■ PROBLEM DESCRIPTION ■
An exact transcription is needed of the lines below from the one with "right shoulder: (465, 139)" through the one with "nose: (62, 44)", with no other lines and no pictures.

Images with bounding boxes
<<<<

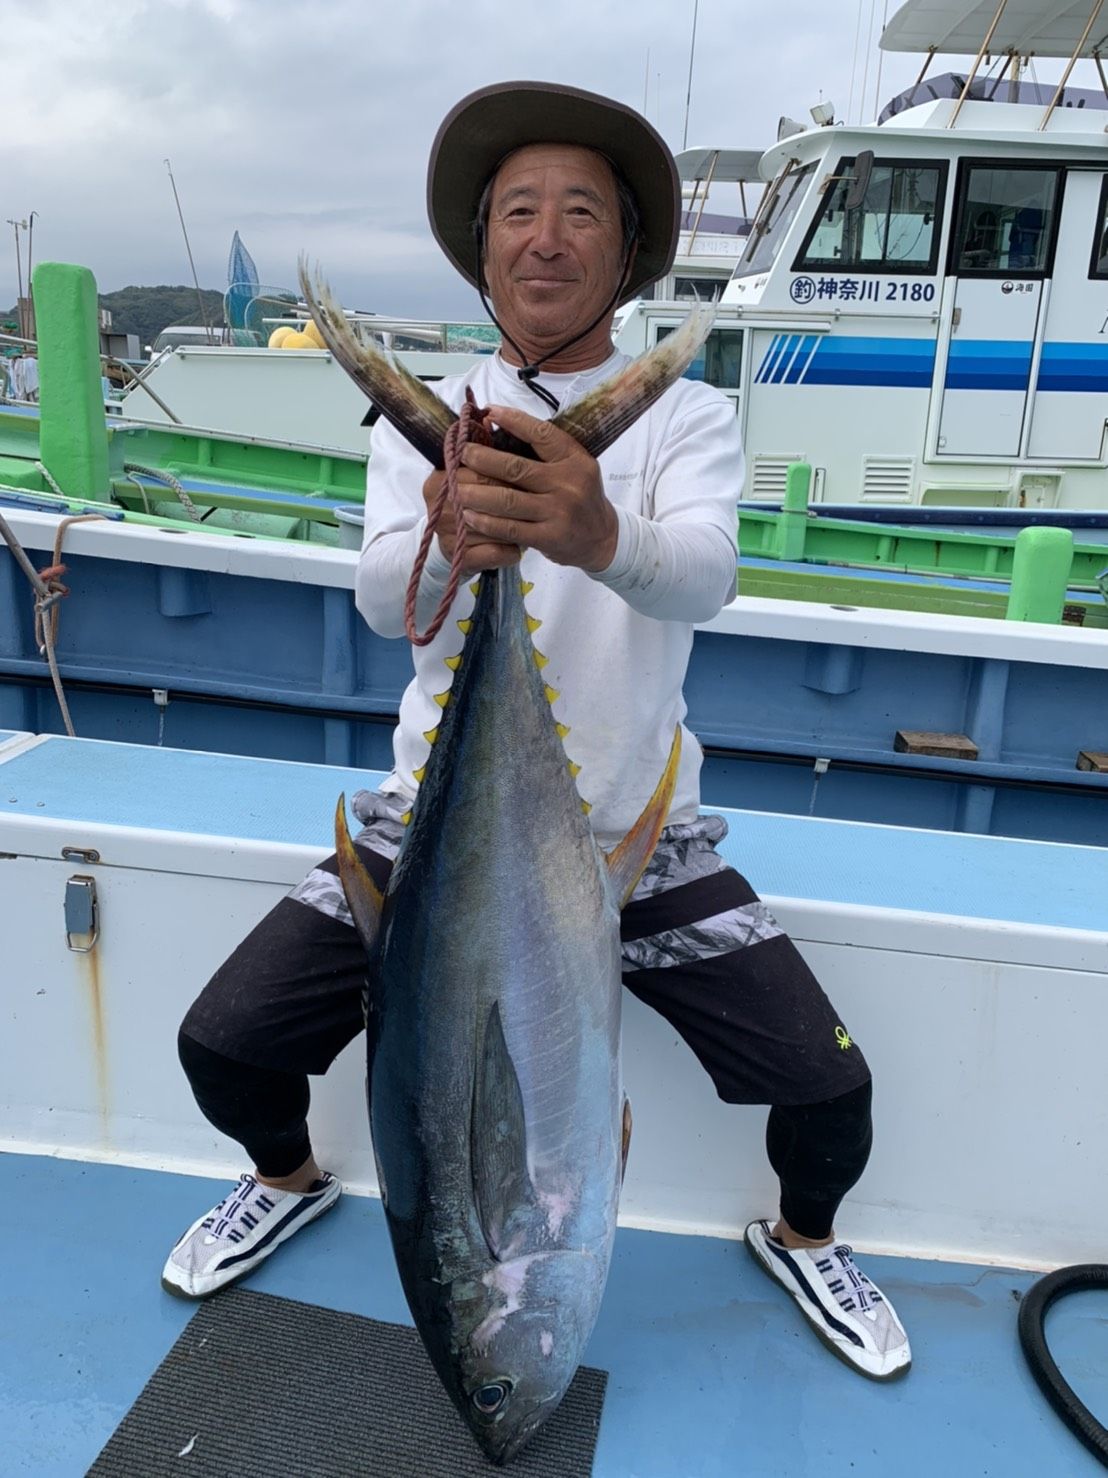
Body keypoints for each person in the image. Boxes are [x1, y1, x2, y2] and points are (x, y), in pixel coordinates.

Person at [164, 81, 911, 1383]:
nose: (546, 238)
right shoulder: (431, 421)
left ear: (628, 250)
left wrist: (593, 528)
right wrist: (450, 531)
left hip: (639, 837)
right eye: (518, 212)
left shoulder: (687, 417)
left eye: (580, 213)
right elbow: (386, 600)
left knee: (828, 1086)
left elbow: (705, 575)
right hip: (429, 832)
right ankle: (285, 1178)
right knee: (222, 1042)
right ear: (484, 244)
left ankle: (804, 1235)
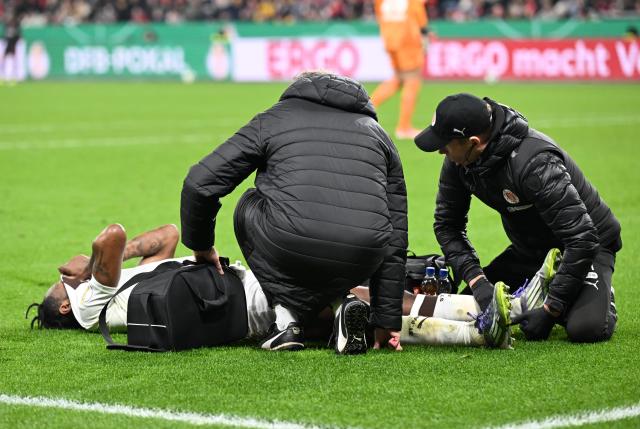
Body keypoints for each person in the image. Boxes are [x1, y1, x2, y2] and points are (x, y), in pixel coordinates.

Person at [180, 71, 408, 352]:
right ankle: (342, 305)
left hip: (288, 244)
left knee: (250, 203)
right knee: (353, 228)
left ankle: (285, 322)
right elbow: (396, 234)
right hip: (361, 254)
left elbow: (199, 182)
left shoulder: (275, 118)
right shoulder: (380, 135)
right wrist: (386, 319)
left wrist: (201, 246)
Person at [414, 93, 622, 343]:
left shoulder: (535, 163)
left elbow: (582, 237)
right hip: (529, 252)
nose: (440, 151)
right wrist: (478, 281)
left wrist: (551, 309)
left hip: (586, 247)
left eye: (445, 143)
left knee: (585, 329)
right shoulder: (459, 162)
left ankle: (593, 293)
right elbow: (447, 226)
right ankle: (549, 288)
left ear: (474, 142)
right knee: (467, 308)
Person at [27, 224, 275, 341]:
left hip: (232, 288)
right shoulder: (88, 310)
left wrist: (110, 261)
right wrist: (87, 267)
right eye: (63, 282)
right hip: (239, 302)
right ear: (65, 306)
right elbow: (113, 235)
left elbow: (168, 235)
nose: (67, 276)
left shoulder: (122, 290)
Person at [371, 0, 429, 140]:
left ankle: (364, 107)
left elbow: (379, 15)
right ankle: (404, 127)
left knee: (397, 79)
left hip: (390, 38)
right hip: (407, 39)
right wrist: (425, 35)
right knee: (412, 80)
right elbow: (419, 16)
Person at [1, 17, 21, 85]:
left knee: (12, 64)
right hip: (8, 50)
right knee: (6, 64)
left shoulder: (15, 34)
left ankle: (13, 77)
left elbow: (18, 39)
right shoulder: (7, 35)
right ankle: (5, 77)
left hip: (12, 50)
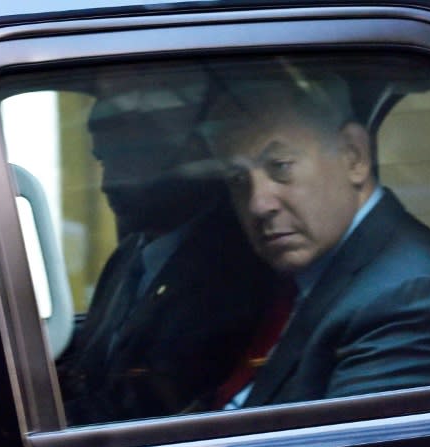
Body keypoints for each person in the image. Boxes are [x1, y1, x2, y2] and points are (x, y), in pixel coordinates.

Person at [201, 61, 430, 408]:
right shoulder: (299, 277)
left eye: (280, 166)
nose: (258, 204)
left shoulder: (408, 300)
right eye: (238, 180)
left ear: (354, 156)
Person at [57, 78, 273, 424]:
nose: (107, 183)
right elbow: (92, 371)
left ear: (185, 158)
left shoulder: (229, 272)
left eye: (125, 163)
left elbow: (146, 412)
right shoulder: (130, 255)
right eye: (102, 162)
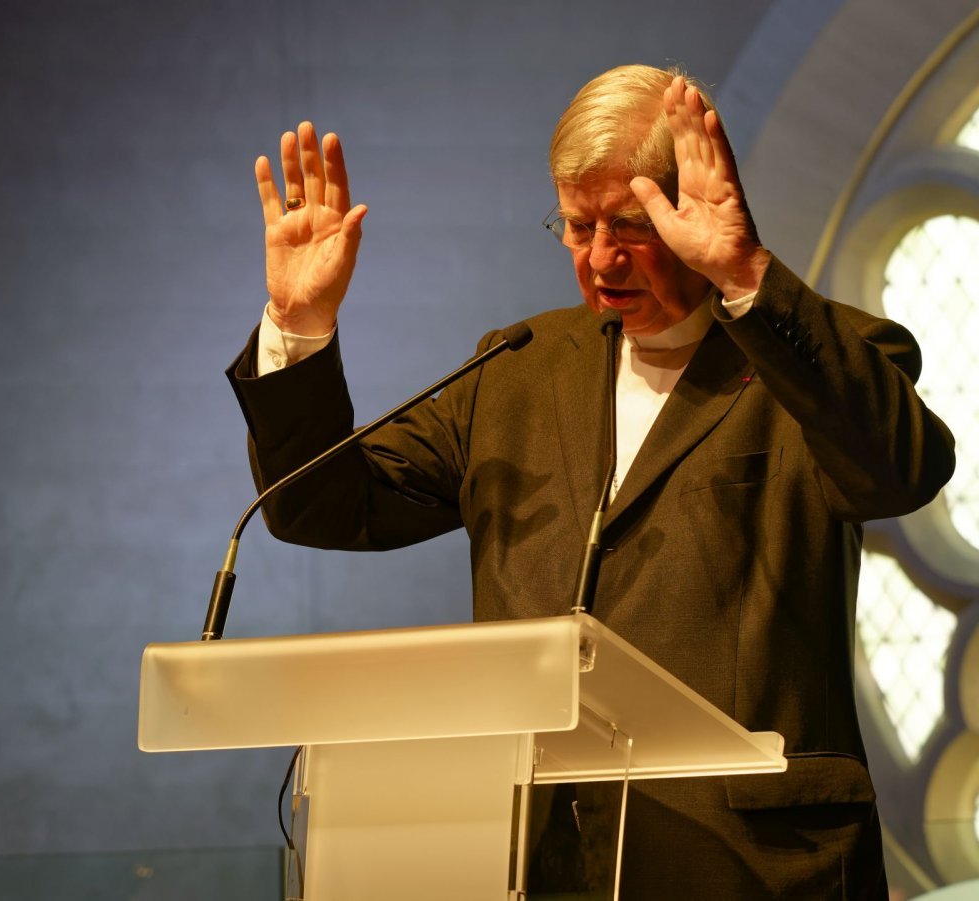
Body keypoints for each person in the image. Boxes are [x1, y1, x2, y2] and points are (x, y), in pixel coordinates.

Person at [227, 64, 956, 899]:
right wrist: (300, 325)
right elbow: (317, 502)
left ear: (690, 210)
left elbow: (901, 473)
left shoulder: (816, 358)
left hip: (750, 865)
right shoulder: (517, 370)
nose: (600, 258)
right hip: (534, 863)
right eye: (576, 227)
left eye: (629, 225)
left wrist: (747, 275)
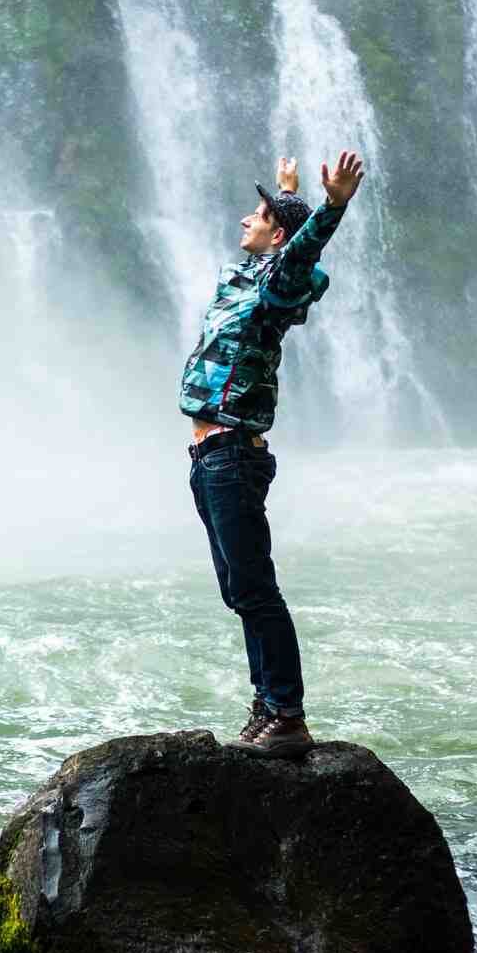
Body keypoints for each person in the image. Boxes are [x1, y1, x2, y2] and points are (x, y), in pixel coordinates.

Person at [179, 150, 364, 757]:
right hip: (210, 457)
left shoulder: (275, 289)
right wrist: (286, 197)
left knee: (256, 591)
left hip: (232, 454)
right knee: (240, 592)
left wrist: (329, 208)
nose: (243, 219)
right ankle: (268, 705)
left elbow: (300, 262)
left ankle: (286, 713)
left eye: (256, 216)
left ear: (278, 236)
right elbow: (284, 254)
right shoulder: (244, 277)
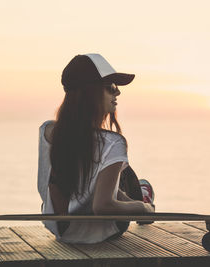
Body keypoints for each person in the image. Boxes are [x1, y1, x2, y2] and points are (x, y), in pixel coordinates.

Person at [37, 53, 155, 243]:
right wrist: (143, 209)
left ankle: (139, 195)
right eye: (111, 87)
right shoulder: (113, 142)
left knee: (100, 171)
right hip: (104, 231)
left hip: (62, 232)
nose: (117, 93)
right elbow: (103, 206)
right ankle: (143, 196)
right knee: (126, 174)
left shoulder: (47, 132)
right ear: (90, 91)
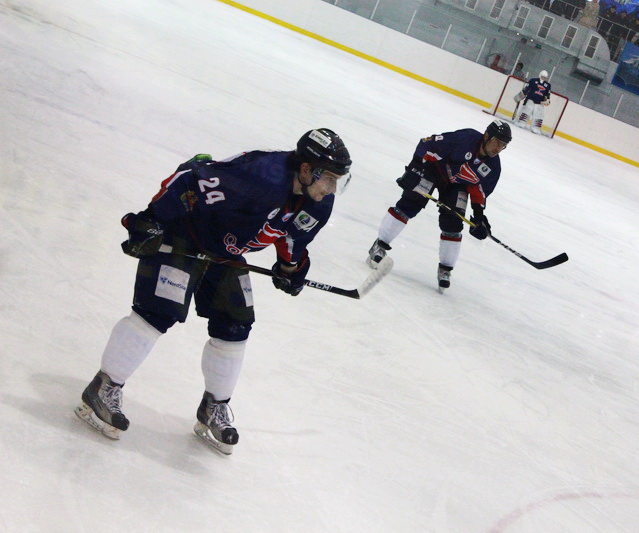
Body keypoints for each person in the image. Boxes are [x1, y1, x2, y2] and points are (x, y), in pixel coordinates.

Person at [74, 128, 353, 454]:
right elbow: (190, 179)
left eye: (337, 181)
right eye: (328, 178)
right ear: (306, 169)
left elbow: (293, 238)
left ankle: (214, 407)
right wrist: (151, 221)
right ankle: (104, 387)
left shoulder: (319, 201)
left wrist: (291, 270)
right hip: (185, 233)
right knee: (157, 313)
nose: (331, 188)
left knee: (236, 324)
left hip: (225, 251)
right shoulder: (260, 175)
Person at [366, 120, 512, 293]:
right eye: (497, 142)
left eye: (503, 145)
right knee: (411, 203)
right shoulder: (465, 139)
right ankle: (379, 245)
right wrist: (415, 169)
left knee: (453, 223)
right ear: (487, 136)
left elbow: (478, 191)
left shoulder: (493, 167)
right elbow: (427, 144)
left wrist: (479, 216)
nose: (498, 148)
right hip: (433, 170)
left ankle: (445, 270)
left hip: (456, 185)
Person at [516, 70, 553, 135]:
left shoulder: (548, 85)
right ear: (540, 75)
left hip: (540, 102)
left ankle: (536, 128)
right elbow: (526, 89)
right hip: (530, 100)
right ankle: (521, 122)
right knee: (527, 111)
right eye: (542, 76)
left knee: (539, 115)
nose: (543, 78)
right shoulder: (533, 80)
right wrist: (519, 97)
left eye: (544, 77)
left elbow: (548, 94)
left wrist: (548, 100)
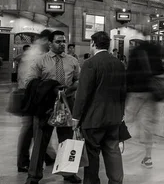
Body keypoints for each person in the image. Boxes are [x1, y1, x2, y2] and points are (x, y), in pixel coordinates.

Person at [23, 30, 81, 184]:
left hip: (66, 105)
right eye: (58, 42)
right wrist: (50, 88)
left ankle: (68, 173)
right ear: (50, 43)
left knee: (66, 141)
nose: (62, 44)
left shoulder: (72, 61)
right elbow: (29, 82)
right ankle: (33, 176)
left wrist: (70, 89)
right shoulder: (40, 61)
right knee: (40, 141)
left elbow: (78, 80)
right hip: (46, 107)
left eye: (64, 41)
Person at [72, 31, 126, 184]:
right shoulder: (119, 63)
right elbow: (123, 91)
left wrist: (76, 117)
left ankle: (91, 181)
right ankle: (116, 181)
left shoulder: (90, 63)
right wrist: (121, 113)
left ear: (93, 44)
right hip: (114, 117)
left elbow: (83, 94)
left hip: (93, 118)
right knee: (113, 150)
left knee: (92, 153)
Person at [17, 31, 56, 174]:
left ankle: (48, 155)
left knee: (36, 127)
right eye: (50, 41)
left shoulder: (38, 51)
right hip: (31, 95)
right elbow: (29, 78)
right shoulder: (36, 54)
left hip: (33, 94)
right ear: (45, 39)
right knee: (29, 129)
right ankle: (23, 162)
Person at [125, 41, 164, 168]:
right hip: (150, 92)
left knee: (128, 120)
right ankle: (148, 157)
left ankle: (120, 148)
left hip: (135, 92)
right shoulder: (154, 50)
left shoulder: (136, 52)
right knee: (147, 125)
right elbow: (161, 69)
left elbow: (129, 73)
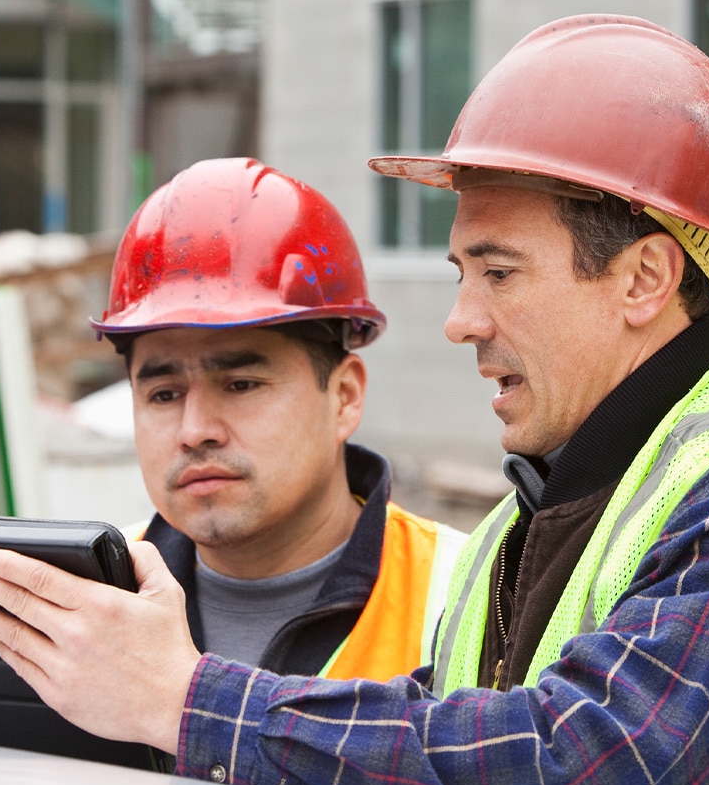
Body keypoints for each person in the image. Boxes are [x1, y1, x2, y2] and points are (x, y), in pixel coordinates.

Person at [0, 17, 709, 785]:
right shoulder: (545, 520)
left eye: (499, 272)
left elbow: (588, 782)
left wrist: (188, 701)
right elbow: (443, 759)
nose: (460, 320)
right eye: (459, 272)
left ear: (645, 278)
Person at [89, 156, 466, 680]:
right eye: (164, 394)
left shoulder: (465, 596)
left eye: (241, 385)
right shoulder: (95, 595)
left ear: (345, 396)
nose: (196, 430)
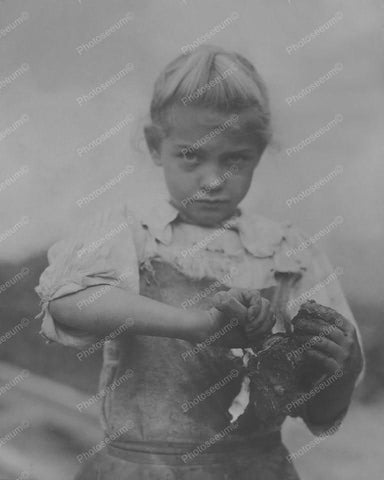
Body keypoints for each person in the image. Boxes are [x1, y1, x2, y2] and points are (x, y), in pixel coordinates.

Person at [35, 45, 364, 479]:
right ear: (156, 145)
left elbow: (321, 412)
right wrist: (197, 325)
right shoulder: (130, 233)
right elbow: (67, 301)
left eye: (235, 159)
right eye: (191, 154)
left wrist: (344, 364)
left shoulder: (288, 253)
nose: (212, 181)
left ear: (259, 152)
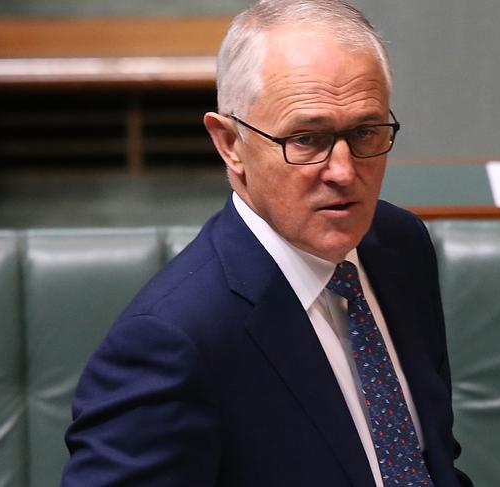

>>>>

■ THE COMPLETED TASK ■
right shoulder: (465, 139)
right ankle: (379, 245)
right wrist: (415, 169)
left knee: (453, 223)
right ear: (487, 136)
left elbow: (478, 191)
left shoulder: (493, 167)
right elbow: (427, 144)
left wrist: (479, 216)
nose: (498, 148)
right hip: (433, 170)
left ankle: (445, 270)
left hip: (456, 185)
Person at [516, 70, 553, 135]:
left shoulder: (548, 85)
right ear: (540, 75)
left hip: (540, 102)
left ankle: (536, 128)
right elbow: (526, 89)
right hip: (530, 100)
right ankle: (521, 122)
right knee: (527, 111)
right eye: (542, 76)
left knee: (539, 115)
nose: (543, 78)
right shoulder: (533, 80)
right wrist: (519, 97)
left eye: (544, 77)
left elbow: (548, 94)
left wrist: (548, 100)
Body keypoints for each person in the image. Boxes are [x1, y1, x2, y2] and points are (x, y), in pixel coordinates.

Person at [23, 30, 81, 184]:
left hip: (66, 105)
right eye: (58, 42)
right wrist: (50, 88)
left ankle: (68, 173)
right ear: (50, 43)
left knee: (66, 141)
nose: (62, 44)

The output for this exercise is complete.